Result? On birth control? Guatemala having the highest birth rate in the Western Hemisphere. Honduras is second highest. They're both below a number of African and south Asian countries, but their rate is high enough to add to all the instability, with exploding populations.
On the rest of liberation theology? More liberal priests and bishops, and nuns, who challenged right-wing governments to do more for the poor, especially if they led protests and movements themselves, got reassigned. Ask Francis the Talking Pope about that, and his own involvement with the reassignments.
Of course, that ignores the more liberal church workers who, at least in places like Francis' Argentina, met the jails and torture cells of the right-wing dictators. Or sometimes, met their guns.
Take that, to a Texas lite guv candidate, The Stinking Anglo Formerly Known as Danny Goeb™. And no, they're not diseased, either.
So, yes, failure to actually go to the border may be Obama's Katrina moment, or at least something in the neighborhood. But, he's cleaning up a mess that's more Republican than Democratic. (That's setting aside that neoliberal Democrats often went along for the GOP ride, especially on free trade.)
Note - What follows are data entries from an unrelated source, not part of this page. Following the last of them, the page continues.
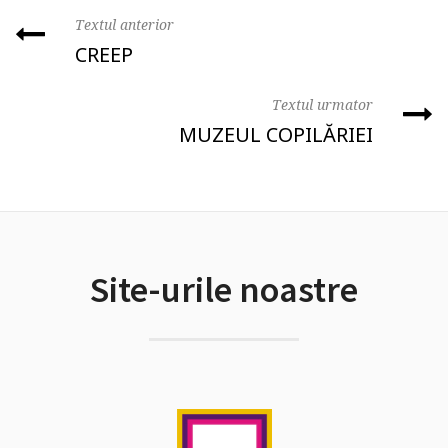
Textul anterior
CREEP
Textul urmator
MUZEUL COPILĂRIEI
Site-urile noastre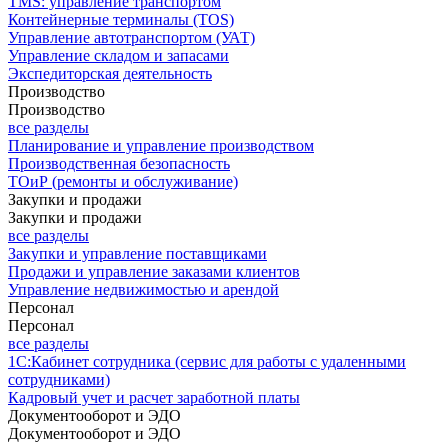
TMS: управление транспортом
Контейнерные терминалы (TOS)
Управление автотранспортом (УАТ)
Управление складом и запасами
Экспедиторская деятельность
Производство
Производство
все разделы
Планирование и управление производством
Производственная безопасность
ТОиР (ремонты и обслуживание)
Закупки и продажи
Закупки и продажи
все разделы
Закупки и управление поставщиками
Продажи и управление заказами клиентов
Управление недвижимостью и арендой
Персонал
Персонал
все разделы
1С:Кабинет сотрудника (сервис для работы с удаленными
сотрудниками)
Кадровый учет и расчет заработной платы
Документооборот и ЭДО
Документооборот и ЭДО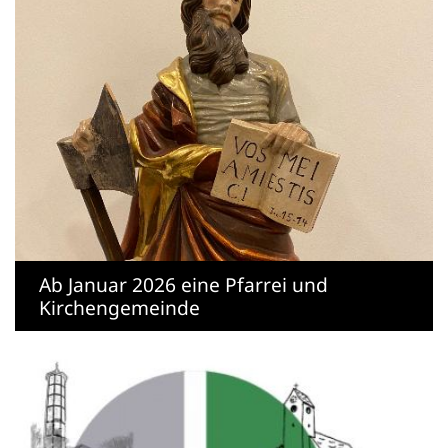
Ab Januar 2026 eine Pfarrei und
Kirchengemeinde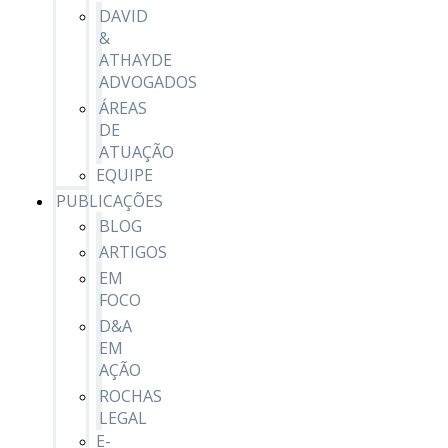
DAVID
&
ATHAYDE
ADVOGADOS
ÁREAS
DE
ATUAÇÃO
EQUIPE
PUBLICAÇÕES
BLOG
ARTIGOS
EM
FOCO
D&A
EM
AÇÃO
ROCHAS
LEGAL
E-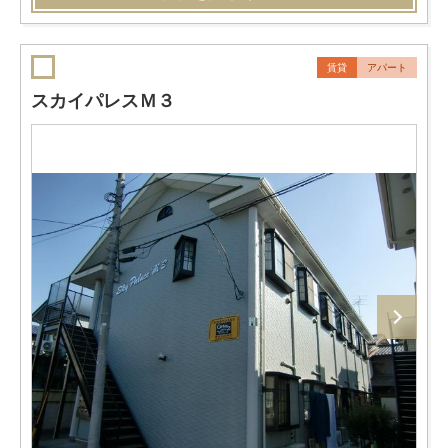
賃貸
アパート
スカイパレスＭ３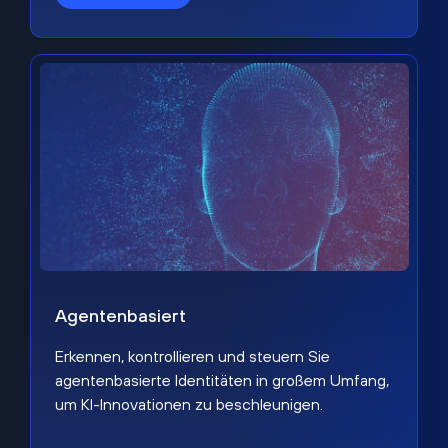
Agentenbasiert
Erkennen, kontrollieren und steuern Sie
agentenbasierte Identitäten in großem Umfang,
um KI-Innovationen zu beschleunigen.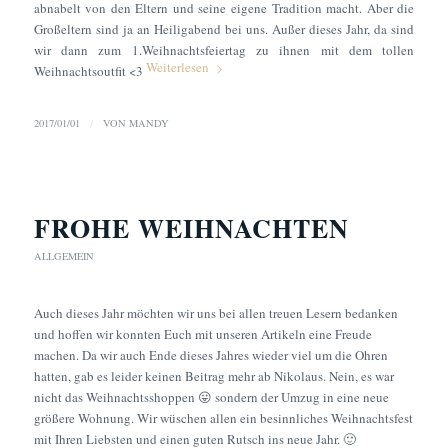
abnabelt von den Eltern und seine eigene Tradition macht. Aber die
Großeltern sind ja an Heiligabend bei uns. Außer dieses Jahr, da sind
wir dann zum 1.Weihnachtsfeiertag zu ihnen mit dem tollen
Weiterlesen
Weihnachtsoutfit <3
2017/01/01
/
VON
MANDY
FROHE WEIHNACHTEN
ALLGEMEIN
Auch dieses Jahr möchten wir uns bei allen treuen Lesern bedanken
und hoffen wir konnten Euch mit unseren Artikeln eine Freude
machen. Da wir auch Ende dieses Jahres wieder viel um die Ohren
hatten, gab es leider keinen Beitrag mehr ab Nikolaus. Nein, es war
nicht das Weihnachtsshoppen 😛 sondern der Umzug in eine neue
größere Wohnung. Wir wüschen allen ein besinnliches Weihnachtsfest
mit Ihren Liebsten und einen guten Rutsch ins neue Jahr. 🙂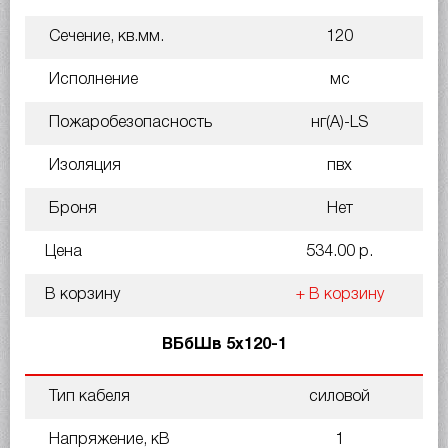
Сечение, кв.мм.
120
Исполнение
мс
Пожаробезопасность
нг(A)-LS
Изоляция
пвх
Броня
Нет
Цена
534.00 р.
В корзину
+ В корзину
ВБбШв 5х120-1
Тип кабеля
силовой
Напряжение, кВ
1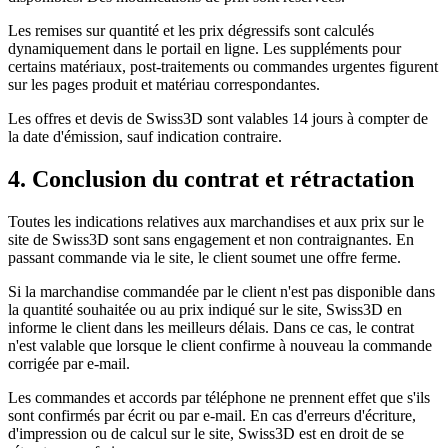
Les remises sur quantité et les prix dégressifs sont calculés
dynamiquement dans le portail en ligne. Les suppléments pour
certains matériaux, post-traitements ou commandes urgentes figurent
sur les pages produit et matériau correspondantes.
Les offres et devis de Swiss3D sont valables 14 jours à compter de
la date d'émission, sauf indication contraire.
4. Conclusion du contrat et rétractation
Toutes les indications relatives aux marchandises et aux prix sur le
site de Swiss3D sont sans engagement et non contraignantes. En
passant commande via le site, le client soumet une offre ferme.
Si la marchandise commandée par le client n'est pas disponible dans
la quantité souhaitée ou au prix indiqué sur le site, Swiss3D en
informe le client dans les meilleurs délais. Dans ce cas, le contrat
n'est valable que lorsque le client confirme à nouveau la commande
corrigée par e-mail.
Les commandes et accords par téléphone ne prennent effet que s'ils
sont confirmés par écrit ou par e-mail. En cas d'erreurs d'écriture,
d'impression ou de calcul sur le site, Swiss3D est en droit de se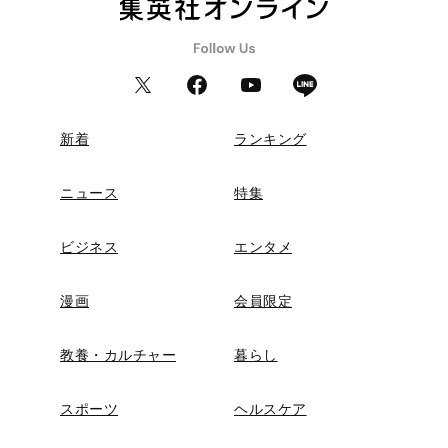
新着
ランキング
ニュース
特集
ビジネス
エンタメ
漫画
会員限定
教養・カルチャー
暮らし
スポーツ
ヘルスケア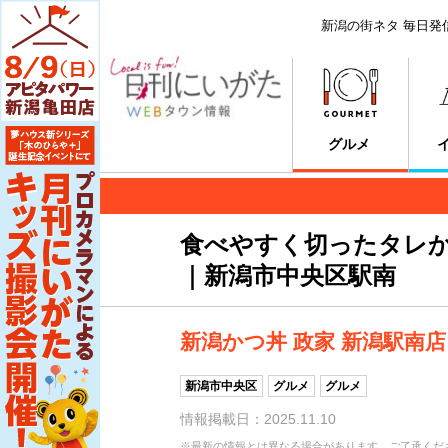
新潟の街ネタ 毎日発
グルメ
食べやすく切ったタレ
｜新潟市中央区駅南
新潟かつ丼 政家 新潟駅南店
新潟市中央区
グルメ
グルメ
情報掲載日：2025.11.10
※最新の情報とは異なる場合があります。ご了承くだ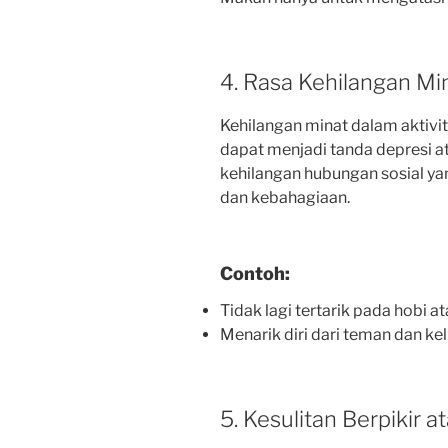
4. Rasa Kehilangan Mi
Kehilangan minat dalam aktivi
dapat menjadi tanda depresi a
kehilangan hubungan sosial y
dan kebahagiaan.
Contoh:
Tidak lagi tertarik pada hobi a
Menarik diri dari teman dan ke
5. Kesulitan Berpikir 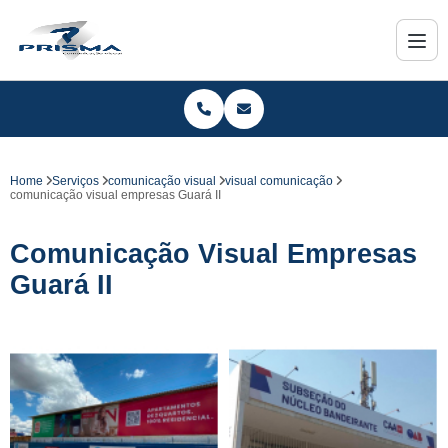
Home
Serviços
comunicação visual
visual comunicação
comunicação visual empresas Guará II
Comunicação Visual Empresas
Guará II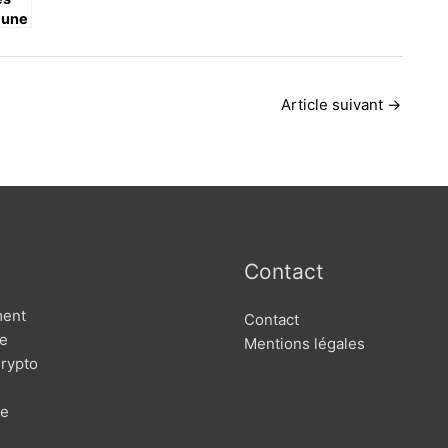
 une
Article suivant
→
Contact
ment
Contact
se
Mentions légales
rypto
ce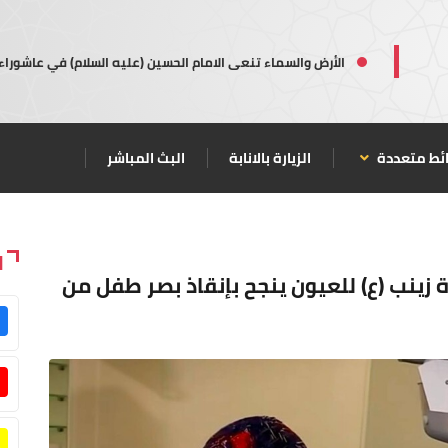
الأرض والسماء تنعى الامام الحسين (عليه السلام) في عاشوراء
ئط متعددة
الزيارة بالانابة
البث المباشر
ا
ة زينب (ع) للعيون ينجح بإنقاذ بصر طفل من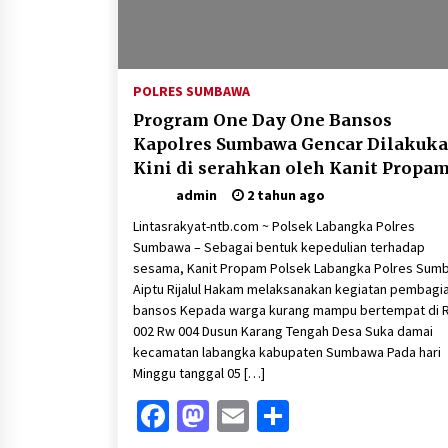
POLRES SUMBAWA
Program One Day One Bansos
Kapolres Sumbawa Gencar Dilakuka
Kini di serahkan oleh Kanit Propa
Polsek Labangka Ke Waraga Kurang
admin
2 tahun ago
Mampu
Lintasrakyat-ntb.com ~ Polsek Labangka Polres
Sumbawa – Sebagai bentuk kepedulian terhadap
sesama, Kanit Propam Polsek Labangka Polres Sum
Aiptu Rijalul Hakam melaksanakan kegiatan pembagi
bansos Kepada warga kurang mampu bertempat di 
002 Rw 004 Dusun Karang Tengah Desa Suka damai
kecamatan labangka kabupaten Sumbawa Pada hari
Minggu tanggal 05 […]
Facebook
Mastodon
Email
Share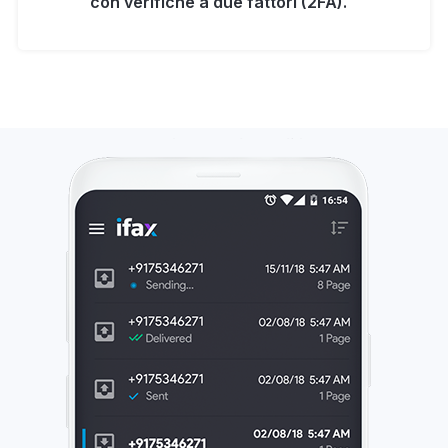
con verifiche a due fattori (2FA).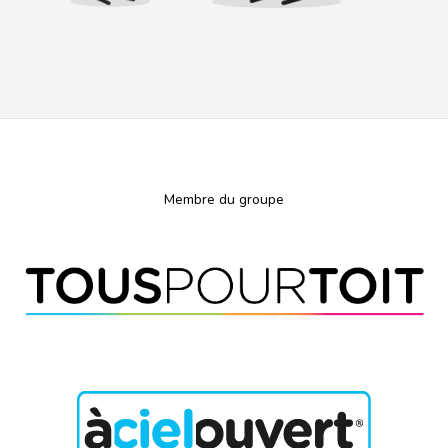
Membre du groupe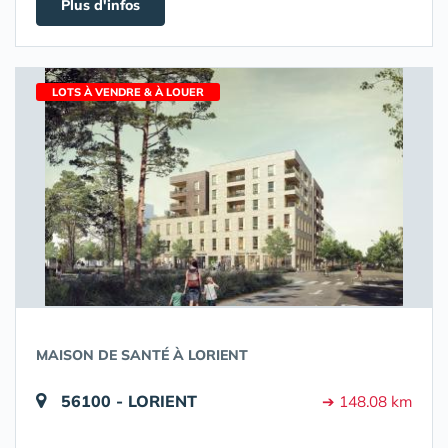
Plus d'infos
LOTS À VENDRE & À LOUER
MAISON DE SANTÉ À LORIENT
56100 - LORIENT
➔ 148.08 km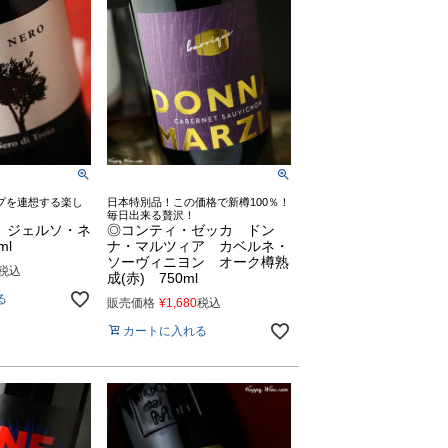
プを連想する楽し
日本特別品！この価格で新樽100％！
毎日出来る贅沢！
 ジェルソ・ネ
◎コンティ・ゼッカ ドン
ml
ナ・マルツィア カベルネ・
ソーヴィニヨン オーク樽熟
税込
成(赤) 750ml
る
販売価格
¥
1,680
税込
カートに入れる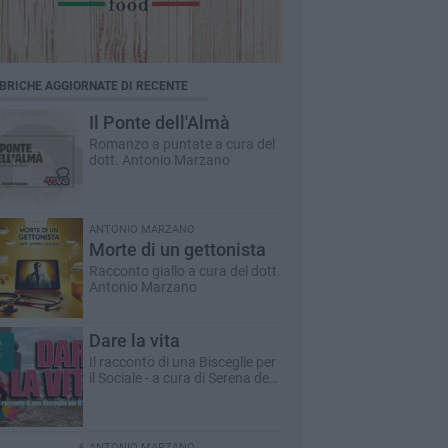
BRICHE AGGIORNATE DI RECENTE
Il Ponte dell'Almà
Romanzo a puntate a cura del
dott. Antonio Marzano
ANTONIO MARZANO
Morte di un gettonista
Racconto giallo a cura del dott.
Antonio Marzano
Dare la vita
Il racconto di una Bisceglie per
il Sociale - a cura di Serena de
Musso
ANTONIO MARZANO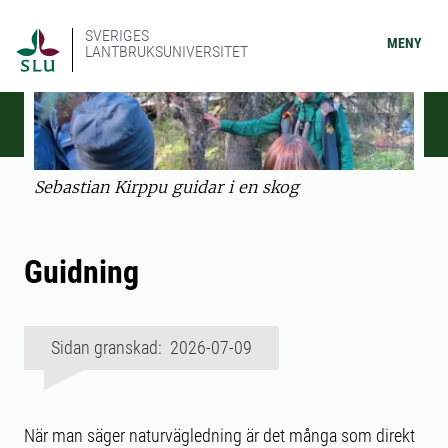
SVERIGES
MENY
LANTBRUKSUNIVERSITET
Sebastian Kirppu guidar i en skog
Guidning
Sidan granskad: 2026-07-09
När man säger naturvägledning är det många som direkt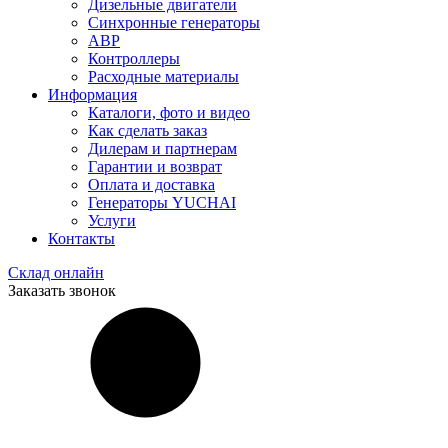
Дизельные двигатели
Синхронные генераторы
АВР
Контроллеры
Расходные материалы
Информация
Каталоги, фото и видео
Как сделать заказ
Дилерам и партнерам
Гарантии и возврат
Оплата и доставка
Генераторы YUCHAI
Услуги
Контакты
Склад онлайн
Заказать звонок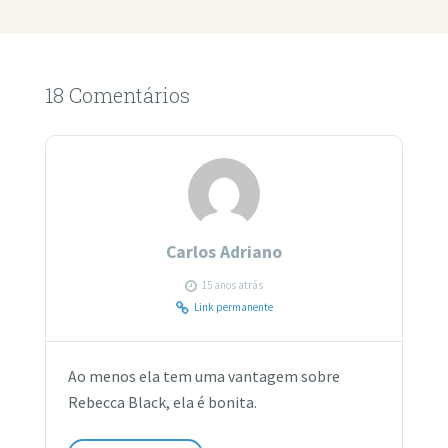
18 Comentários
Carlos Adriano
15 anos atrás
Link permanente
Ao menos ela tem uma vantagem sobre
Rebecca Black, ela é bonita.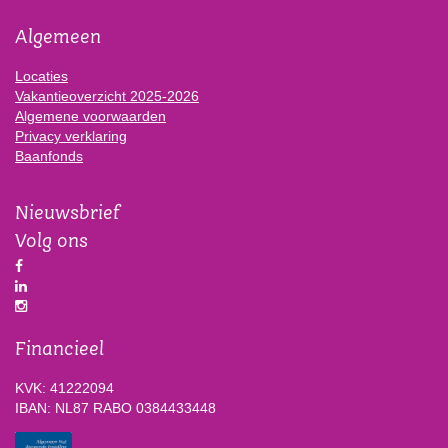
Algemeen
Locaties
Vakantieoverzicht 2025-2026
Algemene voorwaarden
Privacy verklaring
Baanfonds
Nieuwsbrief
Volg ons
Financieel
KVK: 41222094
IBAN: NL87 RABO 0384433448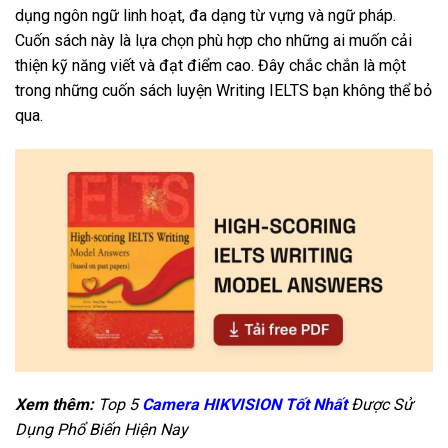
dụng ngôn ngữ linh hoạt, đa dạng từ vựng và ngữ pháp.
Cuốn sách này là lựa chọn phù hợp cho những ai muốn cải
thiện kỹ năng viết và đạt điểm cao. Đây chắc chắn là một
trong những cuốn sách luyện Writing IELTS bạn không thể bỏ
qua.
Xem thêm:
Top 5
Camera HIKVISION Tốt Nhất
Được Sử
Dụng Phổ Biến Hiện Nay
And, making it easier to throw the kids back across the border may be a short-term answer for the U.S. but it's not a long-term answer for us, nor any sort of answer at all for Central America.
I'm actually surprised it took this long for this much of a surge like this. That said, in the previous decade, when I was in suburban Dallas, my anecdotal evidence is that, based on young children's entries in elementary school projects, at least 10 percent of Hispanic immigration to America, if not more, was from further south than Mexico, namely, from Central America.